INTERNODE LENGTH IN PISUM. THE GENOTYPE OF GOTTSCHALK'S MUTANT 84B

Internode length mutants in peas have proved extremely valuable as research tools in plant physiology (4). For example, Gottschalk's dwarf mutants M26 and M66 have provided the recessive mutations ls and le^d, which, when homozygous, produce plants that are deficient in GA₁ (5,7). These mutants have allowed it to be shown that a clear quantitative relationship occurs between the levels of GA₁ and elongation (7). M84B is a further dwarf mutant produced by Professor Gottschalk (Institut für Genetik, Bonn) from cv Dippes Gelbe Viktoria (DGV) by X-irradiation (Gottschalk, pers. comm.) and it may also be of use in physiological research. The parental cv DGV possesses the internode length genotype le La cry^c Lm Na Lh Ls Lk Lka Lkb Lw Lv (2) and it has the longest internodes of any dwarf variety in our collection at Hobart.

The nature of the mutation in M84B was first examined by crossing M84B to cv DGV. The F₁ possessed marginally longer internodes than the M84B parent and was substantially shorter than the parental cv DGV (Fig. 1). In the F₂ a relatively clear segregation into 50 short and 18 long plants was obtained (Fig. 1). This is in good agreement with a 3:1 segregation (c²₁ = 0.08) suggesting that M84B differs from DGV by possessing a dominant mutation. Although a clear separation across families did not occur in F₃, analysis of F₃ data within families supports this conclusion since progeny from 10 short parents segregated to give 52 short and 16 long plants (c²₁ testing 5:1 = 2.9) while progeny from 8 long F₂ parents bred true (32 plants). If it is assumed that the genetic background is the same in DGV and M84B the degree of dominance can be obtained directly from the F₁ data and, based on the length between nodes 1 and 6, is 0.4. F₃ data support this lack of complete dominance.

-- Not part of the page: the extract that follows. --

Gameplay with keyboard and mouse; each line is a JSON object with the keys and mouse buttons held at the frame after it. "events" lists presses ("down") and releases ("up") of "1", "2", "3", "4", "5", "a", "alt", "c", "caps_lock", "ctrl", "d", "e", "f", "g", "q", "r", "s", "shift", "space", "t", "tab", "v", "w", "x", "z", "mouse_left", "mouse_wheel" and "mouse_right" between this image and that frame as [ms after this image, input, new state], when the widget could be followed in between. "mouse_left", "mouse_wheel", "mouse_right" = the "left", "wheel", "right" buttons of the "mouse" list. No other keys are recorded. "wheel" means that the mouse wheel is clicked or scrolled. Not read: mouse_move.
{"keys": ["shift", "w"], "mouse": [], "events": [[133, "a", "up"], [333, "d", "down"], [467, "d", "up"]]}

Crosses of both DGV and N84B were made to the Hobart dwarf line 61a (le la Cry Lm Na Ls Lh Lw Lk Lka Lkb Lv; 6). The F₂ of cross 61a x M84B yielded no clear segregation for internode length (Fig. 2a) while the F₂ of cross DGV x 61a segregated to produce 88 dwarf (La and/or Cry) and 8 cryptodwarf (la cry^c) progeny (Fig. 2b). This latter segregation is in agreement with the expected 15:1 ratio (c²₁ = 0.4). The cryptodwarf plants were separated from the dwarf segregates by the stem length between nodes 1 and 4. The dominant mutation in M84B therefore may be at the previously established locus, Cry (1,3,6). The allele cry^c in DGV has probably been replaced in M84B by an allele comparable in effect to Cry. However, whether this is a back-mutation to the wild-type allele at the DNA level remains unknown.

1. de Haan, H. 1927. Genetica 9:481-497.

2. Murfet, I.C. 1988. Ann. Bot. 61:331-345.

3. Rasmusson, J. 1927. Hereditas 10:1-150.

4.  Reid, J.B. 1990. In Plant Growth Substances 1988, Eds R.P. Pharis and S.B. Rood, Springer-Verlag, Heidelberg, pp 74-83.

5. Reid, J.B. and W.C. Potts. 1986. Physiol. Plant. 66:417-426.

6. Reid, J.B., I.C. Murfet and W.C. Potts. 1983. J. Exp. Bot. 34:349-364.

7. Ross, J.J., J.B. Reid, P. Gaskin and J. MacMillan. 1989. Physiol. Plant. 76:173-176.

Fig. 1. Stem length between nodes 1 and 4 versus stem length between nodes 4 and 6 for the F₁ (□), F₂ (■, D) and parents of cross DGV (●) x N84B (○). F₃ progenies were grown from the F₂ plants indicated (D). The photoperiod was 18 h.

Fig. 2. Stem length between nodes 1 and 4 versus stem length between nodes 4 and 6 for the F₂ of crosses 61a x M84B (Fig. 2a) and DGV x 61a (Fig. 2b).